The leaded glass window above the dry sink was sitting in a window well in our basement. Other than the fact that I found the window in our basement and it could have fit in three or four different windows in our house, I have no evidence that the window is original to our house.
I am smitten with how the window looks above the dry sink printer stand. It’s unique and the perfect counterbalance to all the other modern elements (printers and monitors) happening in the rest of this space.
I’m also – smitten is too strong of a word – content with how the dry sink printer stand is working out for us.
It complements the rest of the office, but isn’t too matchy-matchy with the desks.
Let’s call it a happy accident.
We have a Canon MX922 Inkjet All In One Printer. We are as happy with it as any printer we’ve ever owned.
If you need ink for this Canon (or any other printer), we just tried the
Arthur Imaging Compatible Ink Cartridge Replacement from Amazon. It was a fraction of the cost of buying the Canon brand of ink and it seems to work well.

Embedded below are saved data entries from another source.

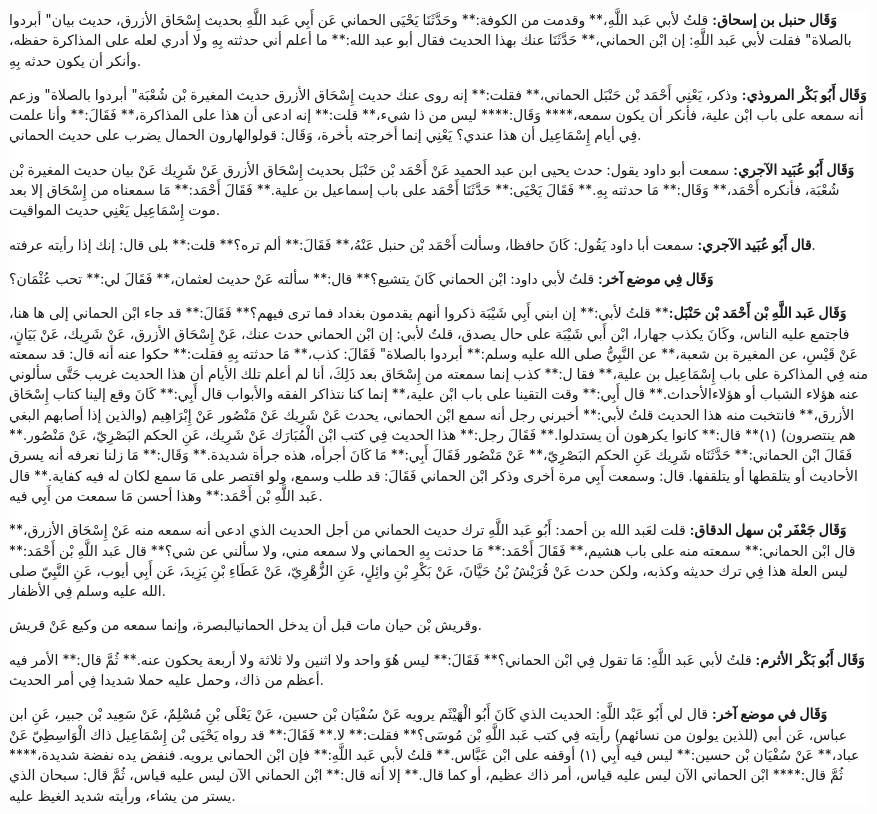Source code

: **وَقَال حنبل بن إسحاق:** قلتُ لأبي عَبد اللَّهِ،** وقدمت من الكوفة:** وحَدَّثَنَا يَحْيَى الحماني عَن أَبِي عَبد اللَّهِ بحديث إِسْحَاق الأزرق، حديث بيان" أبردوا بالصلاة" فقلت لأبي عَبد اللَّهِ: إن ابْن الحماني،** حَدَّثَنَا عنك بهذا الحديث فقال أبو عبد الله:** ما أعلم أني حدثته بِهِ ولا أدري لعله على المذاكرة حفظه، وأنكر أن يكون حدثه بِهِ.

**وَقَال أَبُو بَكْر المروذي:** وذكر، يَعْنِي أَحْمَد بْن حَنْبَل الحماني،** فقلت:** إنه روى عنك حديث إِسْحَاق الأزرق حديث المغيرة بْن شُعْبَة" أبردوا بالصلاة" وزعم أنه سمعه على باب ابْن علية، فأنكر أن يكون سمعه،**** وَقَال:**** ليس من ذا شيء،** قلت:** إنه ادعى أن هذا على المذاكرة،** فَقَالَ:** وأنا علمت فِي أيام إِسْمَاعِيل أن هذا عندي؟ يَعْنِي إنما أخرجته بأخرة، وَقَال: قولوالهارون الحمال يضرب على حديث الحماني.

**وَقَال أَبُو عُبَيد الآجري:** سمعت أبو داود يقول: حدث يحيى ابن عبد الحميد عَنْ أَحْمَد بْن حَنْبَل بحديث إِسْحَاق الأزرق عَنْ شَرِيك عَنْ بيان حديث المغيرة بْن شُعْبَة، فأنكره أَحْمَد،** وَقَال:** مَا حدثته بِهِ.** فَقَالَ يَحْيَى:** حَدَّثَنَا أَحْمَد على باب إسماعيل بن علية.** فَقَالَ أَحْمَد:** مَا سمعناه من إِسْحَاق إلا بعد موت إِسْمَاعِيل يَعْنِي حديث المواقيت.

**قال أَبُو عُبَيد الآجري:** سمعت أبا داود يَقُول: كَانَ حافظا، وسألت أَحْمَد بْن حنبل عَنْهُ،** فَقَالَ:** ألم تره؟** قلت:** بلى قال: إنك إذا رأيته عرفته.

**وَقَال فِي موضع آخر:** قلتُ لأبي داود: ابْن الحماني كَانَ يتشيع؟** قال:** سألته عَنْ حديث لعثمان،** فَقَالَ لي:** تحب عُثْمَان؟

**وَقَال عَبد اللَّهِ بْن أَحْمَد بْن حَنْبَل:**** قلتُ لأبي:** إن ابني أَبِي شَيْبَة ذكروا أنهم يقدمون بغداد فما ترى فيهم؟** فَقَالَ:** قد جاء ابْن الحماني إلى ها هنا، فاجتمع عليه الناس، وكَانَ يكذب جهارا، ابْن أَبي شَيْبَة على حال يصدق، قلتُ لأبي: إن ابْن الحماني حدث عنك، عَنْ إِسْحَاق الأزرق، عَنْ شَرِيك، عَنْ بَيَانٍ، عَنْ قَيْسِ، عن المغيرة بن شعبة،** عن النَّبِيُّ صلى الله عليه وسلم:** أبردوا بالصلاة" فَقَالَ: كذب،** مَا حدثته بِهِ فقلت:** حكوا عنه أنه قال: قد سمعته منه فِي المذاكرة على باب إِسْمَاعِيل بن علية،** فقا ل:** كذب إنما سمعته من إِسْحَاق بعد ذَلِكَ، أنا لم أعلم تلك الأيام أن هذا الحديث غريب حَتَّى سألوني عنه هؤلاء الشباب أو هؤلاءالأحداث.** قال أَبِي:** وقت التقينا على باب ابْن علية،** إنما كنا نتذاكر الفقه والأبواب قال أَبِي:** كَانَ وقع إلينا كتاب إِسْحَاق الأزرق،** فانتخبت منه هذا الحديث قلتُ لأبي:** أخبرني رجل أنه سمع ابْن الحماني، يحدث عَنْ شَرِيك عَنْ مَنْصُور عَنْ إِبْرَاهِيم (والذين إذا أصابهم البغي هم ينتصرون) (١)** قال:** كانوا يكرهون أن يستدلوا.** فَقَالَ رجل:** هذا الحديث فِي كتب ابْن الْمُبَارَك عَنْ شَرِيك، عَنِ الحكم البَصْرِيّ، عَنْ مَنْصُور.** فَقَالَ ابْن الحماني:** حَدَّثَنَاه شَرِيك عَنِ الحكم البَصْرِيّ،** عَنْ مَنْصُور فَقَالَ أَبِي:** مَا كَانَ أجرأه، هذه جرأة شديدة.** وَقَال:** مَا زلنا نعرفه أنه يسرق الأحاديث أو يتلقطها أو يتلقفها. قال: وسمعت أَبِي مرة أخرى وذكر ابْن الحماني فَقَالَ: قد طلب وسمع، ولو اقتصر على مَا سمع لكان له فيه كفاية.** قال عَبد اللَّهِ بْن أَحْمَد:** وهذا أحسن مَا سمعت من أَبِي فيه.

**وَقَال جَعْفَر بْن سهل الدقاق:** قلت لعَبد الله بن أحمد: أَبُو عَبد اللَّهِ ترك حديث الحماني من أجل الحديث الذي ادعى أنه سمعه منه عَنْ إِسْحَاق الأزرق،** قال ابْن الحماني:** سمعته منه على باب هشيم،** فَقَالَ أَحْمَد:** مَا حدثت بِهِ الحماني ولا سمعه مني، ولا سألني عن شي؟** قال عَبد اللَّهِ بْن أَحْمَد:** ليس العلة هذا فِي ترك حديثه وكذبه، ولكن حدث عَنْ قُرَيْشُ بْنُ حَيَّانَ، عَنْ بَكْرِ بْنِ وائِلٍ، عَنِ الزُّهْرِيّ، عَنْ عَطَاءِ بْنِ يَزِيدَ، عَن أَبِي أيوب، عَنِ النَّبِيّ صلى الله عليه وسلم فِي الأظفار.

وقريش بْن حيان مات قبل أن يدخل الحمانيالبصرة، وإنما سمعه من وكيع عَنْ قريش.

**وَقَال أَبُو بَكْر الأثرم:** قلتُ لأبي عَبد اللَّهِ: مَا تقول فِي ابْن الحماني؟** فَقَالَ:** ليس هُوَ واحد ولا اثنين ولا ثلاثة ولا أربعة يحكون عنه.** ثُمَّ قال:** الأمر فيه أعظم من ذاك، وحمل عليه حملا شديدا فِي أمر الحديث.

**وَقَال في موضع آخر:** قال لي أَبُو عَبْد اللَّهِ: الحديث الذي كَانَ أَبُو الْهَيْثَم يرويه عَنْ سُفْيَان بْن حسين، عَنْ يَعْلَى بْنِ مُسْلِمٌ، عَنْ سَعِيد بْن جبير، عَنِ ابن عباس، عَن أبي (للذين يولون من نسائهم) رأيته فِي كتب عَبد اللَّهِ بْن مُوسَى؟** فقلت:** لا.** فَقَالَ:** قد رواه يَحْيَى بْن إِسْمَاعِيل ذاك الْوَاسِطِيّ عَنْ عباد،** عَنْ سُفْيَان بْن حسين:** ليس فيه أَبِي (١) أوقفه على ابْن عَبَّاس.** قلتُ لأبي عَبد اللَّهِ:** فإن ابْن الحماني يرويه. فنفض يده نفضة شديدة،**** ثُمَّ قال:**** ابْن الحماني الآن ليس عليه قياس، أمر ذاك عظيم، أو كما قال.** إلا أنه قال:** ابْن الحماني الآن ليس عليه قياس، ثُمَّ قال: سبحان الذي يستر من يشاء، ورأيته شديد الغيظ عليه.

Vintage dry sinks vary in price, but are usually in the several hundred dollar range. There is a large selection available on Etsy. If you want one, I’d try Facebook Marketplace first. I’m sure you can find someone willing to part with one for much less.
You can still see the line on the dry sink where we removed the shelf. It doesn’t bother me and I have no desire to refinish this piece. I did rub on some Howard Restor-A-Finish to better blend in the shelf line and to fix some other scratches on the dry sink. It’s the easiest furniture finish repair hack. I finished up with some Howard Wood Polish & Conditioner to moisturize the wood.
If you’re interested in a leaded glass window, Etsy is, again, a great place to start your search to familiarize yourself with how they are priced. I’ve seen them for sale in almost every antique store I’ve ever visited.
The difference between leaded glass and stained glass is typically just color. Leaded glass is clear. Stained glass is colored. True antique leaded glass windows can run several hundreds of dollars in price depending on size and condition.
Has anyone else modified an antique? While you’re thinking about that, here are some other posts you might enjoy.
Use a curtain to hide computer cords behind a desk
Solving Wifi Issues in a House with Stone Walls
*affiliate links in this post*
Good use of the dry sink. The bottom pat wuld be great for storage of all the cords, papter etc that one needs in the office. I love the window above the sink . It would be fun to know how old both the dry sink and window are. I hope you kept the shelf of the dry sink. You might want to put it back sometime in a differnt situation.
We did keep it! I just need to make sure that Handy Husband doesn’t repurpose it! Ha!